Barter King: Bartering Is A Way Of Life
Article & Photos By: Lisa Ballard
Originally Published In The August 2011 Issue Of Cycle Source Magazine
The way the economy is, most people in this industry barter for one thing or another. I am sure you have done it once or twice; need a frontend to make your ride over the top but don’t have the cash? You look around and spot an abundance of parts left over from a previous build and suddenly you have the frontend and your friend is Article & Photos By: Lisa Ballard building a bike with your parts. The bartering system is not new but I have come across a gentleman that has perfected this way of life to a T. Nestled in the mountains of Perris, CA, sits an acre and a half ranch with roosters, pigs, ducks and numerous dogs adoring the front lawn.
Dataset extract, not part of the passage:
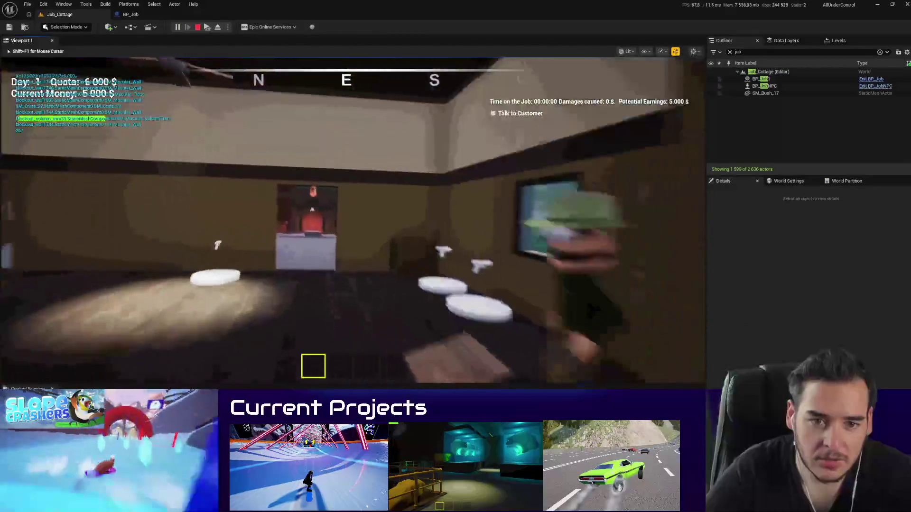
key(w)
My eyes were directed on Buck Colson, our host for the afternoon, pulling up on a vintage, battery powered, three wheeled scooter. Buck is known to many in Riverside as the guy to go to for vintage parts. I have to be honest that I did become overwhelmed with Buck’s collection of old vintage cars and buses. I was wondering where all the bikes I have heard so much of were at. Buck directed us to his newly created Quonset hut, a.k.a. his shop, and I hit the mother load. Think of the biggest swap meet you have been to, this guy has it beat. The best thing is that the vintage parts are neatly displayed on the shelves that go almost to the ceiling of this 4,500 square foot space. He does not cater to just one or two vintage motorcycles; this man has it all. Need a VL frame from the ‘30s? Well, he’s got it. Vintage lights, heads, exhausts and seats are neatly stored in milk crates. Don’t forget the triple trees, frontends, rims and motors for Harleys, Knucks, Flatheads, Japs, Triumphs and BSAs. It has been said that he has spent very little money creating this thirty year plus collection.
“I was born in Oceanside and raised in the rough neighborhood of San Bernardino. There were always bikers and clubs around and I fell in love with motorcycles. I started tinkering with them and found something I was good at. I used to work for Arrowhead Sewing Machine Company and could fix any machine. I then owned and operated an upholstery shop and would make friends seats and they would pay me back in parts. More seats were created and thirty years later, I have more parts than I would ever image. The same went for the cars you see on the property. People needed motorcycle parts, and I would get the pink slip. You see that school bus over there? I set it up as a traveling upholstery shop. It has a few machines and everything I need. In the ‘70s, I would go to auto shops and create new interiors for custom cars. I want to clean it up and go to rallies. I always had a great time in that bus,” stated Buck. “I have plans to bring to bring the upholstery machines back out so I can work on a few products. I have a lot of neighbors that drive big rigs and have some jobs lined up. I have surrounded myself with good people, keep my head on straight and do it right. If you have the same mannerisms we probably will do business, but if you think you can come here to make a quick buck, you better keep on going.”
Buck’s personal bikes line the side of the shop: 80” Flatheads, Shovelheads and a pristine Panhead used as an escort bike for the Emperor of China in the ‘60s. Each one has a few more modifications to be done but it was so cool to be that close to motorcycle history. The shop’s bike lift is currently the home of one of his buddy’s latest builds that Buck is meticulously going over. He is a man of few words but you could see his delight when he would pull out another cool part and tell you when and why he has it now. His way of life is simple and yet seems a perfect way to live.